→ **Dataset records**:

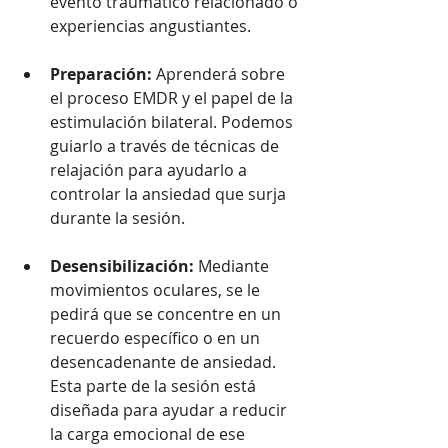
evento traumático relacionado o 
experiencias angustiantes.
Preparación:
 Aprenderá sobre 
el proceso EMDR y el papel de la 
estimulación bilateral. Podemos 
guiarlo a través de técnicas de 
relajación para ayudarlo a 
controlar la ansiedad que surja 
durante la sesión.
Desensibilización:
 Mediante 
movimientos oculares, se le 
pedirá que se concentre en un 
recuerdo específico o en un 
desencadenante de ansiedad. 
Esta parte de la sesión está 
diseñada para ayudar a reducir 
la carga emocional de ese 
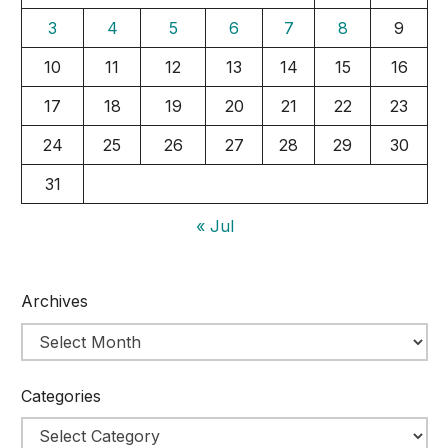
3
4
5
6
7
8
9
10
11
12
13
14
15
16
17
18
19
20
21
22
23
24
25
26
27
28
29
30
31
« Jul
Archives
Categories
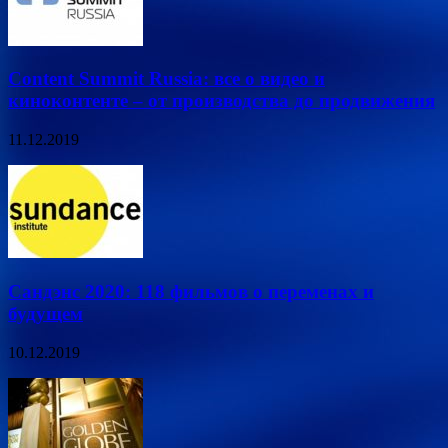
Content Summit Russia: все о видео и
киноконтенте – от производства до продвижения
11.12.2019
Сандэнс 2020: 118 фильмов о переменах и
будущем
10.12.2019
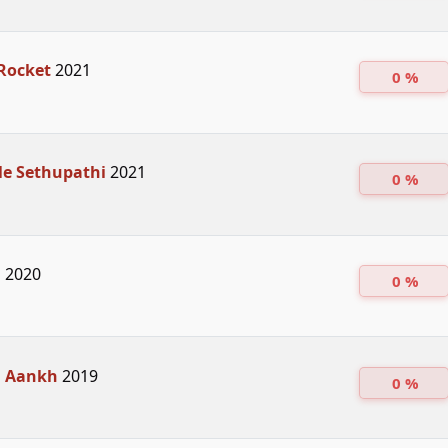
Rocket
2021
0 %
le Sethupathi
2021
0 %
d
2020
0 %
i Aankh
2019
0 %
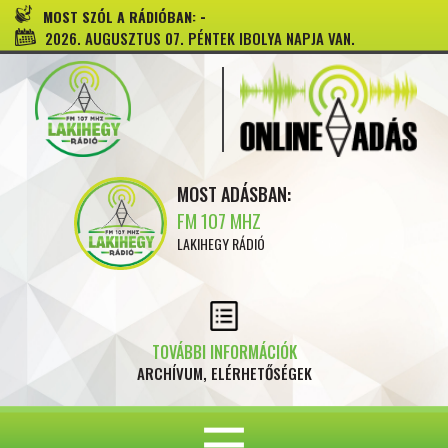
-
MOST SZÓL A RÁDIÓBAN:
2026. AUGUSZTUS 07. PÉNTEK IBOLYA NAPJA VAN.
MOST ADÁSBAN:
FM 107 MHZ
LAKIHEGY RÁDIÓ
TOVÁBBI INFORMÁCIÓK
ARCHÍVUM, ELÉRHETŐSÉGEK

→ **To-do item**:
An exact copy is needed of the entries above, starting at the line that holds "Сандэнс 2020: 118 фильмов о переменах и" and stopping at the line that holds "LAKIHEGY RÁDIÓ", both kept; pictures stay out.

→ **Written response**:
Сандэнс 2020: 118 фильмов о переменах и
будущем
10.12.2019
Rocket
2021
0 %
le Sethupathi
2021
0 %
d
2020
0 %
i Aankh
2019
0 %
-
MOST SZÓL A RÁDIÓBAN:
2026. AUGUSZTUS 07. PÉNTEK IBOLYA NAPJA VAN.
MOST ADÁSBAN:
FM 107 MHZ
LAKIHEGY RÁDIÓ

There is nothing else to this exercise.